__Request__. Transcribe the data below verbatim from the line with "[204,788,240,799] 2 i" to the line with "[642,868,867,889] // 45.4". Include both of those lines.

Modification records
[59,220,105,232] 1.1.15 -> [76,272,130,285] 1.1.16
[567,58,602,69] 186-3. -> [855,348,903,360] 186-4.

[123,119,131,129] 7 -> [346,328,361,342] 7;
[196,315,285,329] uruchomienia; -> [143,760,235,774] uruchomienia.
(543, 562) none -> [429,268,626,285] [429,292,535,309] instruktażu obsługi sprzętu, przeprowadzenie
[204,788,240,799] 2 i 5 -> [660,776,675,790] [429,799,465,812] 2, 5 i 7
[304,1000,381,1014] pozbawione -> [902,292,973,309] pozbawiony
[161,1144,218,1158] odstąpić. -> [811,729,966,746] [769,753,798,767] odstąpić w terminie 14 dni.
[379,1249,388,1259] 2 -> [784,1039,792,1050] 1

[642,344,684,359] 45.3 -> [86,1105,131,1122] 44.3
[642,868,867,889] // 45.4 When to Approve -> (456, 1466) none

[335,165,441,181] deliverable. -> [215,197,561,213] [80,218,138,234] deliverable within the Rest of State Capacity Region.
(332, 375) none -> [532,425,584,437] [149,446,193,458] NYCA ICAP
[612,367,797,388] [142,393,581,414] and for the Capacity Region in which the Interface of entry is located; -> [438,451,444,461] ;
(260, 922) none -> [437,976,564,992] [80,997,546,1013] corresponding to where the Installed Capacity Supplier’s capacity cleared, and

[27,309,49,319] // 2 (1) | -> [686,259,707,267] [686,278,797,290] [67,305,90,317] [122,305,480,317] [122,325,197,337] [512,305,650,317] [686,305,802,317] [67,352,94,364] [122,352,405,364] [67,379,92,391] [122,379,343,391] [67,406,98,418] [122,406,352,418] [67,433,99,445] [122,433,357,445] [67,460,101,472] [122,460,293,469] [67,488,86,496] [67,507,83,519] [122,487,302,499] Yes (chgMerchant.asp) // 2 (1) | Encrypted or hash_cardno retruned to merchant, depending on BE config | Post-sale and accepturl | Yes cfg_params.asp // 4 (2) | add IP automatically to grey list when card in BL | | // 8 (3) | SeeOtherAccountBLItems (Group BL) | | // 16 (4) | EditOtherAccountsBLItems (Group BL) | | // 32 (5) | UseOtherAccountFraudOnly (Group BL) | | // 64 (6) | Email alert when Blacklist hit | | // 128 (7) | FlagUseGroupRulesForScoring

__Solution__.
[204,788,240,799] 2 i 5 -> [660,776,675,790] [429,799,465,812] 2, 5 i 7
[304,1000,381,1014] pozbawione -> [902,292,973,309] pozbawiony
[161,1144,218,1158] odstąpić. -> [811,729,966,746] [769,753,798,767] odstąpić w terminie 14 dni.
[379,1249,388,1259] 2 -> [784,1039,792,1050] 1

[642,344,684,359] 45.3 -> [86,1105,131,1122] 44.3
[642,868,867,889] // 45.4 When to Approve -> (456, 1466) none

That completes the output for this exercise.